**Task objective**
Please retype the records below exactly, from the first line through the line containing "1 Johnson NP, Hummelshoj", and leave out any pictures.

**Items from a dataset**
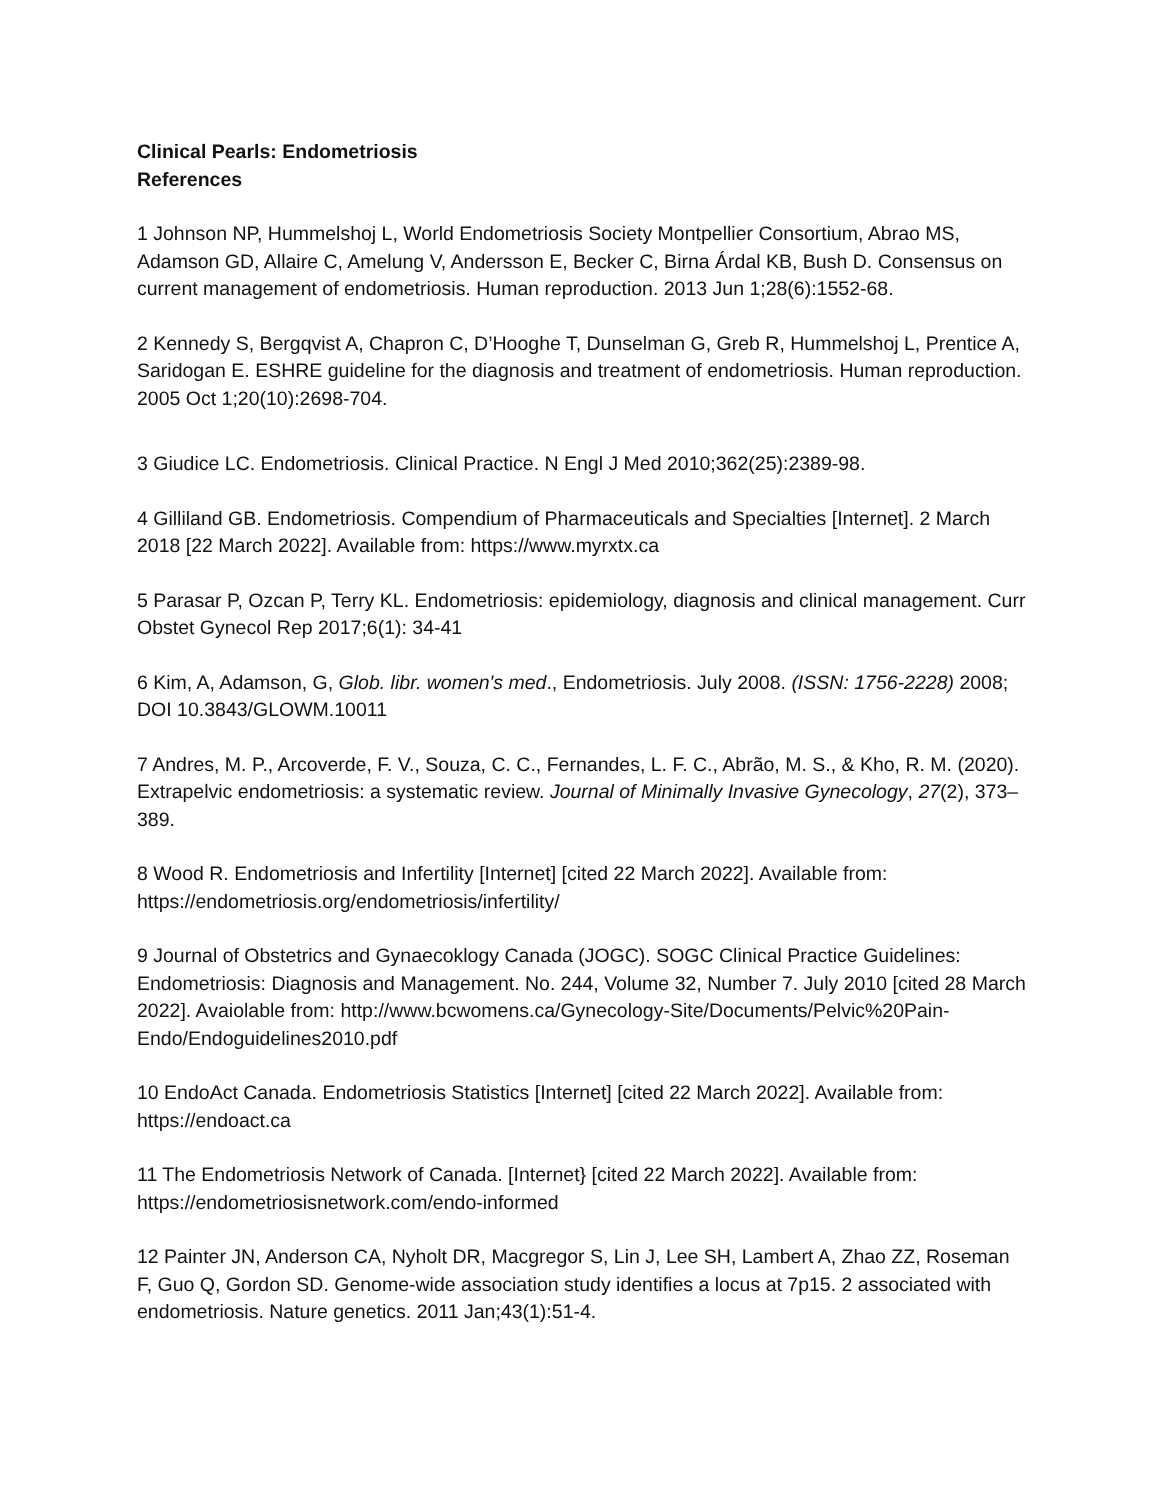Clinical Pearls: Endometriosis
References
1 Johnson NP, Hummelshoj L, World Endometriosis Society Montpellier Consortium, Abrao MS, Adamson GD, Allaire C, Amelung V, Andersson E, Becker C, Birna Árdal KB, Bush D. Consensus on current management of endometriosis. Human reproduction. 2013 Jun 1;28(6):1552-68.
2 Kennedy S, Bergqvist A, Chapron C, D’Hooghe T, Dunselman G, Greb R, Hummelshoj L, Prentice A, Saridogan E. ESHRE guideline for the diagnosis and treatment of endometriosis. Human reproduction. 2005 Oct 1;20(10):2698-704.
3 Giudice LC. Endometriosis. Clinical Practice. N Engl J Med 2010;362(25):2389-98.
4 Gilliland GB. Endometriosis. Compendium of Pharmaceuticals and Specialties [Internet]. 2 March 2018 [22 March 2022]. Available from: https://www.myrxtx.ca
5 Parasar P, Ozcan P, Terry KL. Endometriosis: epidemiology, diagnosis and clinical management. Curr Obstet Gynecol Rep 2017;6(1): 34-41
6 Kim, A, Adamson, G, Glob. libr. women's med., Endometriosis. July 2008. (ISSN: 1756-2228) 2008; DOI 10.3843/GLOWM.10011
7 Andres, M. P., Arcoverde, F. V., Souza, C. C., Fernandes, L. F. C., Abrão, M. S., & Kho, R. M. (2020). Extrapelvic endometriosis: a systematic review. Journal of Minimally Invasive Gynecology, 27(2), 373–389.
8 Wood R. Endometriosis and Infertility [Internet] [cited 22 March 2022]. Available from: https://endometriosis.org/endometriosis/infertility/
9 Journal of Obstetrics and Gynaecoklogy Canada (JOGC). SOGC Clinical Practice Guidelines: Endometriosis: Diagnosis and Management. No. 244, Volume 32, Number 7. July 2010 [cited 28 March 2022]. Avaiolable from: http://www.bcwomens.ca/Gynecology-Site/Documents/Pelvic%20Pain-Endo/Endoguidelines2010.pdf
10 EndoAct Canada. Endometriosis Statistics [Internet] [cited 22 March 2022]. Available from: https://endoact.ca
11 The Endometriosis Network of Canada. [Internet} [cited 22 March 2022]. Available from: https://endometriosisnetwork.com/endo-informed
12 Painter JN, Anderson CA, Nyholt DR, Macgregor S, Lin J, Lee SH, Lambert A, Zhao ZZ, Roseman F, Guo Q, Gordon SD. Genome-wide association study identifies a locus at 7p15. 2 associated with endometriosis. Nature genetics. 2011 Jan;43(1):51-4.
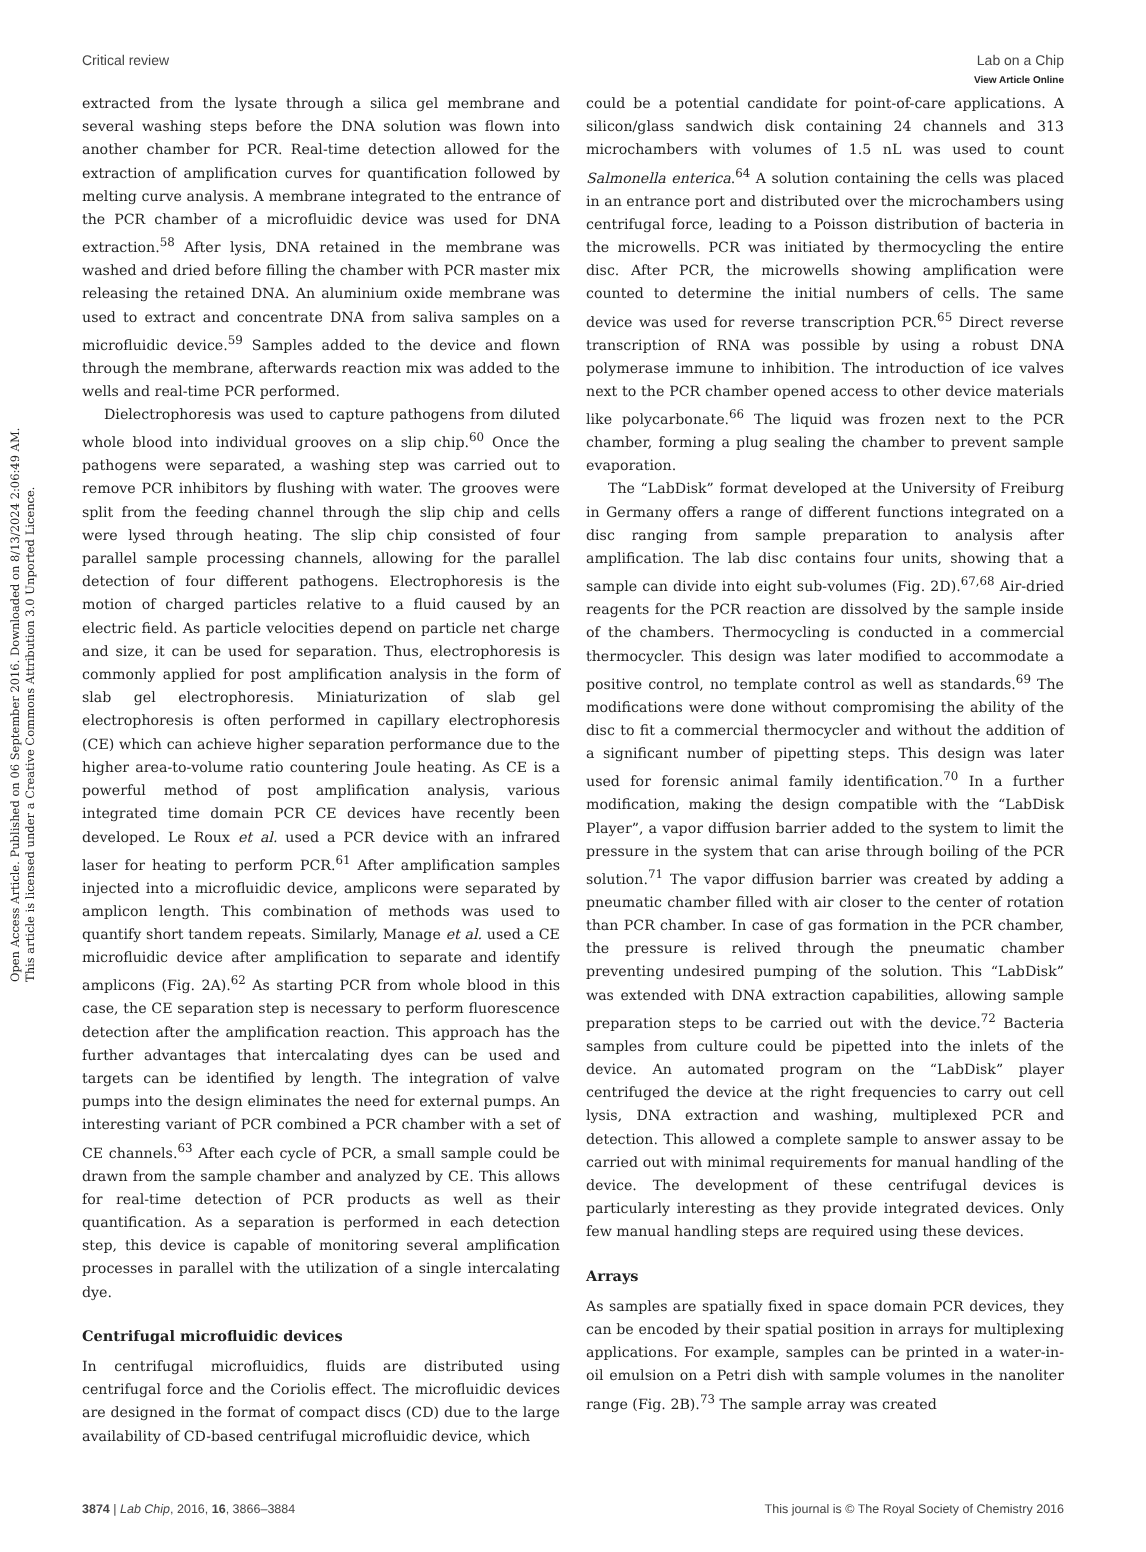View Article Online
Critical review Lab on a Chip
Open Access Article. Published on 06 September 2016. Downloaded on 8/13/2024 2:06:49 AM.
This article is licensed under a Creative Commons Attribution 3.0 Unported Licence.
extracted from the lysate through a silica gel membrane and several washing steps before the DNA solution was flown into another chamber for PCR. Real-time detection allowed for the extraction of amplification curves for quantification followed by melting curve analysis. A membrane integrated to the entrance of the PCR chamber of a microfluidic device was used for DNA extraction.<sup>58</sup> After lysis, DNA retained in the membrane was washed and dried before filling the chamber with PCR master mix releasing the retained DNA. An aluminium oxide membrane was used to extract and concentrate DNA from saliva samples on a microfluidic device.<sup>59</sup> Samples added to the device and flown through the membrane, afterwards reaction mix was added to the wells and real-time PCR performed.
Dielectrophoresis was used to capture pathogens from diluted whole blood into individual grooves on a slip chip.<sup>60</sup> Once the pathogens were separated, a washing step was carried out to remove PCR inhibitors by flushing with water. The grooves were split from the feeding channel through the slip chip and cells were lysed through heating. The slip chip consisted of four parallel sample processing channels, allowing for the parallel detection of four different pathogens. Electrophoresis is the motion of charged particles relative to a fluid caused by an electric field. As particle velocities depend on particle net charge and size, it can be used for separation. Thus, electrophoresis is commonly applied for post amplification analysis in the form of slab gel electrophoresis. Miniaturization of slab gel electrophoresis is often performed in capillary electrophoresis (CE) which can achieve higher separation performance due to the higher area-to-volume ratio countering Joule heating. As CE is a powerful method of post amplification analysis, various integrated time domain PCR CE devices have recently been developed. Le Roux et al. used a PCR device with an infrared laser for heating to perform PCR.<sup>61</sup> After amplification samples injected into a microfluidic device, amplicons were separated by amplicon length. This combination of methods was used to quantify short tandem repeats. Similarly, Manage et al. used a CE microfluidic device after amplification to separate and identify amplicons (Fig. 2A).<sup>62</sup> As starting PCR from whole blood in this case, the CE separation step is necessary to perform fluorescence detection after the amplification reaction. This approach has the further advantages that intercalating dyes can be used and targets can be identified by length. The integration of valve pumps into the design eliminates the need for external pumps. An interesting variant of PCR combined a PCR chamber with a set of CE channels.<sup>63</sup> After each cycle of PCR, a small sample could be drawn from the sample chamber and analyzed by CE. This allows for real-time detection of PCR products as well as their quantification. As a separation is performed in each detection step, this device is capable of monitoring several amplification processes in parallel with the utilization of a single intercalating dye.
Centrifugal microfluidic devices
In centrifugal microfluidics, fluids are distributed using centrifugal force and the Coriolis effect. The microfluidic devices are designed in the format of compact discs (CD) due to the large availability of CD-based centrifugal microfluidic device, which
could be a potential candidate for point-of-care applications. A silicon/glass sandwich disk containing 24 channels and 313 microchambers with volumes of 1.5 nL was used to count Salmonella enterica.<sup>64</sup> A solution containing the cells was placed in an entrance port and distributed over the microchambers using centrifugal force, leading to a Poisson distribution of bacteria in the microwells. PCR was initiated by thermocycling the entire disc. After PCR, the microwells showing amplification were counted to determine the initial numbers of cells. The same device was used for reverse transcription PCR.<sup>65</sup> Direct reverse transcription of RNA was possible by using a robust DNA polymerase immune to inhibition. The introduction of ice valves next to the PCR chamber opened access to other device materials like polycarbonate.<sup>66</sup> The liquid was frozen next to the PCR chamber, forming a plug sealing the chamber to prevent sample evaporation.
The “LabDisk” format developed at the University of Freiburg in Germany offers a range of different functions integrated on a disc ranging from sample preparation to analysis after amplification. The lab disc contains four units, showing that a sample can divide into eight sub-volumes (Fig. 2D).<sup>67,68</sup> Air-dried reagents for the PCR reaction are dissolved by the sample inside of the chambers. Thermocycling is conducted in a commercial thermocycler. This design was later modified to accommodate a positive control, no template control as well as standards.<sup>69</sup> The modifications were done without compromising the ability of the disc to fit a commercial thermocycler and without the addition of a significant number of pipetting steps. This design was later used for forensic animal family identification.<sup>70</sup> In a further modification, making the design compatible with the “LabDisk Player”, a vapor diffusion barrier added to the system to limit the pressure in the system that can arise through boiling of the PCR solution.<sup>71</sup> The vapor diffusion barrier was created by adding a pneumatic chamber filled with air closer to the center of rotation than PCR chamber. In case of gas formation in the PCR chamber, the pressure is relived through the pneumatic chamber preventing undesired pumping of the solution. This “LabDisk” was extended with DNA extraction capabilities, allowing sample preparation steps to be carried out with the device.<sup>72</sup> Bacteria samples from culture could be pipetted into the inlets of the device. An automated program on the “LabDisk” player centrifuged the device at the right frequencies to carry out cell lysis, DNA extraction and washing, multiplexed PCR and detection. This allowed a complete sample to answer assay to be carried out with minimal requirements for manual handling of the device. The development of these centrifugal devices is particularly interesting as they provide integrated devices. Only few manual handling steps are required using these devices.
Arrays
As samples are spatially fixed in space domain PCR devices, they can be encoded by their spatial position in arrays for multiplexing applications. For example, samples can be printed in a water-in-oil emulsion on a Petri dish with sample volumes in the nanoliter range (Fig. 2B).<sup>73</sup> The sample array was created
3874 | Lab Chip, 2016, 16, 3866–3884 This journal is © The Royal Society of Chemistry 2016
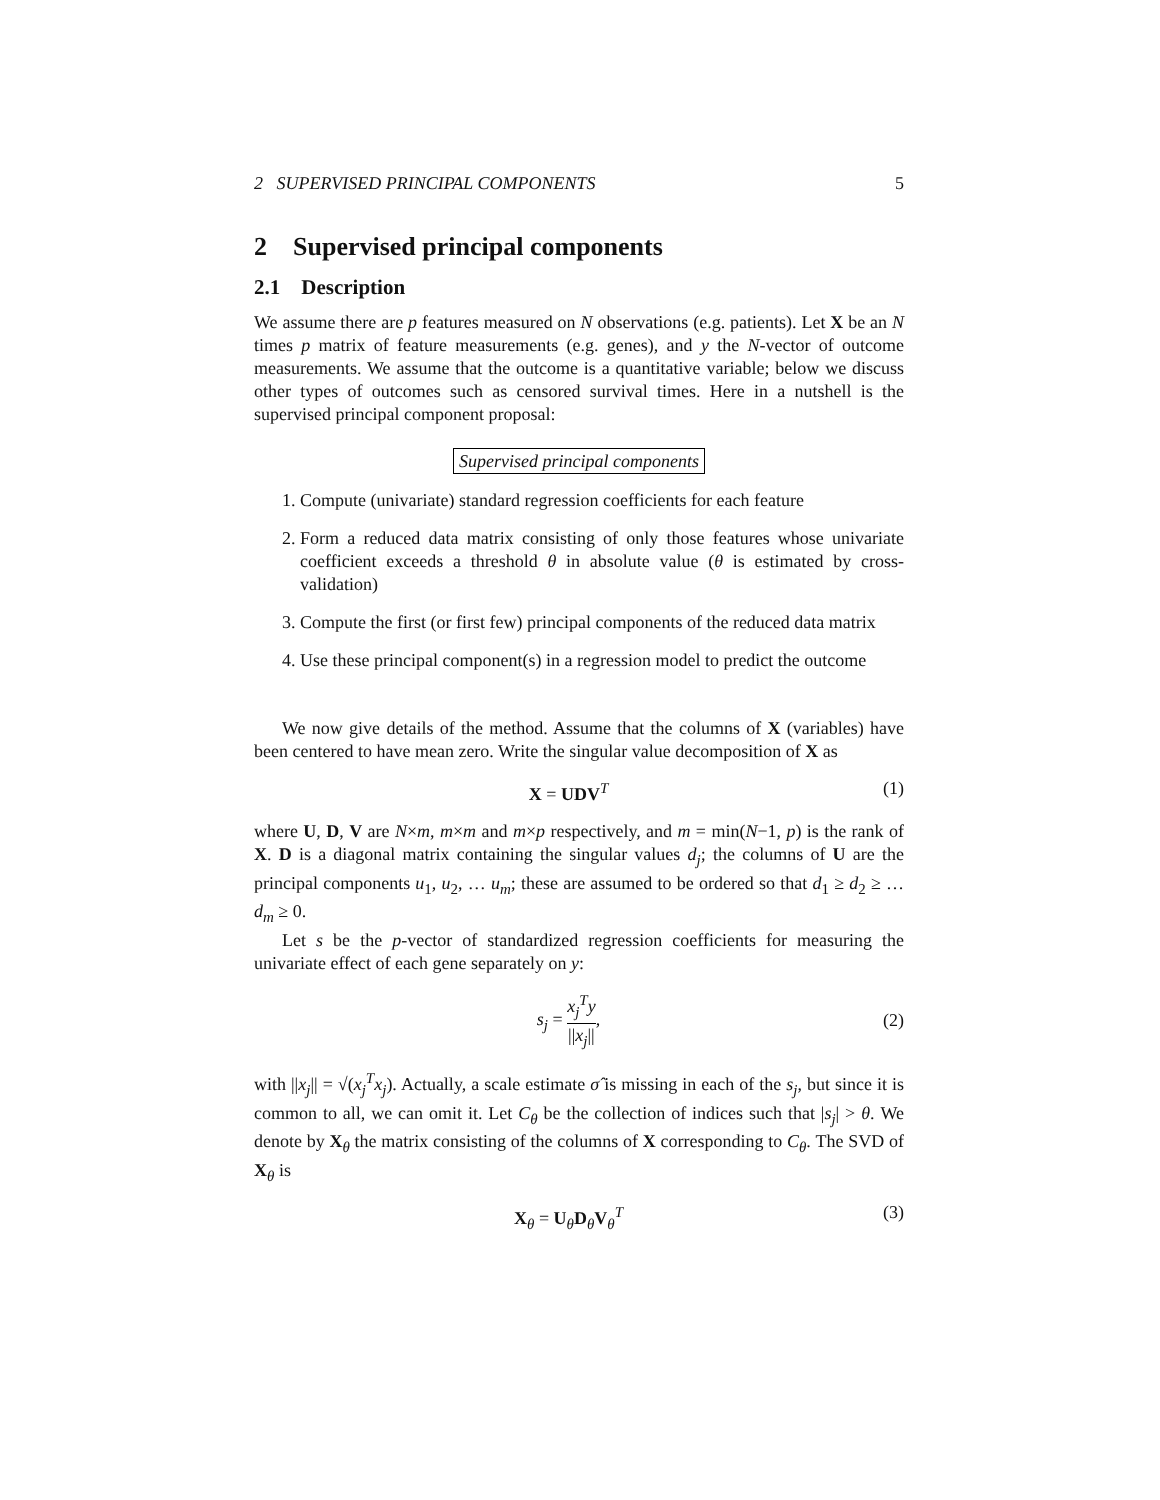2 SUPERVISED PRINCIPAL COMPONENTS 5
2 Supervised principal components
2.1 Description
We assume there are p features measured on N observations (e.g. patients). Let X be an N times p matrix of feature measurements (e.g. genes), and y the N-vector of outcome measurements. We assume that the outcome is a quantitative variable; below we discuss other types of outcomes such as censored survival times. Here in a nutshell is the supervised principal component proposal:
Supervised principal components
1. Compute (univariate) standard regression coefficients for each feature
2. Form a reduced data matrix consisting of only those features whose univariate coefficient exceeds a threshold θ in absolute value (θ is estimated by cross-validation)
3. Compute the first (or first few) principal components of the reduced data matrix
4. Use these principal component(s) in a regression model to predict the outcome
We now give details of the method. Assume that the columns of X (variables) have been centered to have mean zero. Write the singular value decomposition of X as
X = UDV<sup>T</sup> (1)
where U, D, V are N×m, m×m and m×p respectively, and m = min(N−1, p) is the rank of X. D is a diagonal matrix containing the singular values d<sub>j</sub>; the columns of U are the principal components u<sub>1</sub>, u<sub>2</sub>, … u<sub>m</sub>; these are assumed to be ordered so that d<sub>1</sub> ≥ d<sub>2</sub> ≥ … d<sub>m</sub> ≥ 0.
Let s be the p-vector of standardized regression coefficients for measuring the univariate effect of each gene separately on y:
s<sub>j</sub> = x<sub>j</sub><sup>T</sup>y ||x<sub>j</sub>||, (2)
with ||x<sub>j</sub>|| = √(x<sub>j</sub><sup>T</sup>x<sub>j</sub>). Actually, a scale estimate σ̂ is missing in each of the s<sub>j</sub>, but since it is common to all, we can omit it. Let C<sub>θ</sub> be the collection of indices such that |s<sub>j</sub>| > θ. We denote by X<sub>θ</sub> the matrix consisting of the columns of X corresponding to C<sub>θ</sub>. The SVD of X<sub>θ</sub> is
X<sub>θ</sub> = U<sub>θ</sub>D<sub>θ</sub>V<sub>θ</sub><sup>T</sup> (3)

**Exercise result**
Clinical Pearls: Endometriosis
References
1 Johnson NP, Hummelshoj L, World Endometriosis Society Montpellier Consortium, Abrao MS, Adamson GD, Allaire C, Amelung V, Andersson E, Becker C, Birna Árdal KB, Bush D. Consensus on current management of endometriosis. Human reproduction. 2013 Jun 1;28(6):1552-68.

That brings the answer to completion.